Kent Branstetter

No. 71
- Position: Tackle

Personal information
- Born: February 3, 1949 (age 77) Galveston, Texas, U.S.
- Listed height: 6 ft 3 in (1.91 m)
- Listed weight: 260 lb (118 kg)

Career information
- High school: La Marque (La Marque, Texas)
- College: Tyler (1968) Houston (1969–1971)
- NFL draft: 1972: 9th round, 216th overall pick

Career history
- New Orleans Saints (1972)*; Houston Oilers (1972)*; Green Bay Packers (1973–1974);
- * Offseason and/or practice squad member only

Career NFL statistics
- Games played: 9
- Stats at Pro Football Reference

= Kent Branstetter =

American football player (born 1949)

Kent Branstetter (born February 3, 1949) is an American former professional football player who was a tackle in the National Football League (NFL). He played college football for the Tyler Apaches and Houston Cougars and later was a member of the New Orleans Saints, Houston Oilers and Green Bay Packers.

==Early life==
Branstetter was born on February 3, 1949, in Galveston, Texas. He attended La Marque High School and is one of 11 of their alumni to play in the NFL. He played on the ninth grade football team as a freshman before being named starting fullback as a sophomore.

Branstetter also played linebacker, earning second-team All-District honors on defense as a junior while being first-team All-District on offense that year. In his senior season, he was described as "probably the finest defensive lineman in the conference," although he was limited due to injury and only named honorable mention All-District–South Zone at the position that year, additionally earning a second-team All-District selection at fullback.

==College career==
Branstetter signed to play college football for the Houston Cougars but spent his first year at Tyler Junior College, starting for their football team at tackle. He joined the Cougars in 1969 as a sophomore and saw very limited action while playing as a linebacker, only playing for 12 minutes. He moved to defensive end in 1970 and ended up starting eight games at the position, helping them compile a record of 8–3.

Prior to the 1971 season, Branstetter was moved from his position at defensive end to defensive tackle. He started the whole season as their right defensive tackle and helped them compile a record of 9–3, being their second-leading tackler with 95 by the time they played Colorado in the season finale. Considered "the strongest Cougar of them all," according to the Tampa Times, Branstetter played in the Bluebonnet Bowl and was invited to the North vs. South Lions American Bowl, starting for the south team.

==Professional career==
Branstetter was selected in the ninth round (216th overall) of the 1972 NFL draft by the New Orleans Saints. He signed his rookie contract in April, two months after having been drafted. At the start of his professional career, his height was 6 ft 3 in, and his weight was 255 lb. He left the team's training camp in July. In mid-August, he was signed as a free agent by the Houston Oilers. Branstetter was released at roster cuts later that month.
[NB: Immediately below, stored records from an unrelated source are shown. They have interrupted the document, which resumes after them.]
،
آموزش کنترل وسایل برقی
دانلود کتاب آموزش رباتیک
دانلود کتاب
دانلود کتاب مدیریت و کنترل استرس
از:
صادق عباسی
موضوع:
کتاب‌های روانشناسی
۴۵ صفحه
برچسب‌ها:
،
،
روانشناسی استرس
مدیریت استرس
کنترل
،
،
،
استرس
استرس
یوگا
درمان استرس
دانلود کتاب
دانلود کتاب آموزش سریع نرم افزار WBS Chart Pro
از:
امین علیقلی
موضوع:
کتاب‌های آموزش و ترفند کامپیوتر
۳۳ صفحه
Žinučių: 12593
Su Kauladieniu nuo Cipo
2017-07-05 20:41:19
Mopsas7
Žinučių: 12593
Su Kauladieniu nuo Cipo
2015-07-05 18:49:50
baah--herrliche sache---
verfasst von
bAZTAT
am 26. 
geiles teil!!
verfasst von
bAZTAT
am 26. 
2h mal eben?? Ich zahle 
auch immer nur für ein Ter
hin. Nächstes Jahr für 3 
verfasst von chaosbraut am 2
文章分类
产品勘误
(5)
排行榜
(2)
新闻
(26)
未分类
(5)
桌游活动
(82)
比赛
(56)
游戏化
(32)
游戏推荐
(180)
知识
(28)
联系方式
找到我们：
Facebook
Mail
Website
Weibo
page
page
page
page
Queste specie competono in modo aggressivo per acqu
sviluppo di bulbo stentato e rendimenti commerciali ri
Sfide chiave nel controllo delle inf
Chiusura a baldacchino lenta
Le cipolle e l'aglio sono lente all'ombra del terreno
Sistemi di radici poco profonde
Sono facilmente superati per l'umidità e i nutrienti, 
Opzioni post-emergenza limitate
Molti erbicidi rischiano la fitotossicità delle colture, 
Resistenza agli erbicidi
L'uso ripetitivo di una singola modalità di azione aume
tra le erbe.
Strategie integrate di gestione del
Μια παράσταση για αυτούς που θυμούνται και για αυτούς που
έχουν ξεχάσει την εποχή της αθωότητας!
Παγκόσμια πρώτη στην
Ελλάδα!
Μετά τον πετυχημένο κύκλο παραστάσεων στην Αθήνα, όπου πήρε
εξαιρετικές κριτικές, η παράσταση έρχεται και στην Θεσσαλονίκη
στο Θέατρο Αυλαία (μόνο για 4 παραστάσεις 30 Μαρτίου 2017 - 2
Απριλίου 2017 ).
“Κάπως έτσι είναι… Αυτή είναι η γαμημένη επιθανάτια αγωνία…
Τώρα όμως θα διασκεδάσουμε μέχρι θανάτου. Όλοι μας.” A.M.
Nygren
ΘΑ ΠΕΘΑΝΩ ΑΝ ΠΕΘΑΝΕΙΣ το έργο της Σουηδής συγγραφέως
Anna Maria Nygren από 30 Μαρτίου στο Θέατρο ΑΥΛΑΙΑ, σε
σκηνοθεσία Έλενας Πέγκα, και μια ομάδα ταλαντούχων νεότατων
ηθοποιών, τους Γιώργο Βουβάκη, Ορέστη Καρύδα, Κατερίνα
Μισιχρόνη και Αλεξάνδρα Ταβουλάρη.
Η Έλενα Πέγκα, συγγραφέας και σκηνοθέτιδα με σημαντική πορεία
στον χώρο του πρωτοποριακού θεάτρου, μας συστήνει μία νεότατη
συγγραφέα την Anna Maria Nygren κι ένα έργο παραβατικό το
Branstetter received interest from the New York Jets, New England Patriots and Green Bay Packers after his release by the Oilers, and signed with the Packers in April 1973. He switched positions to playing on the offensive line with Green Bay. Playing offensive tackle, he was released at the final roster cuts but was subsequently re-signed to the taxi squad. He was waived from the taxi squad on September 13 but returned about two weeks later and was activated in October. He made his NFL debut against the Kansas City Chiefs on October 14 and ended up appearing in a total of nine games as a reserve. Branstetter was released at the final roster cuts in 1974, ending his career.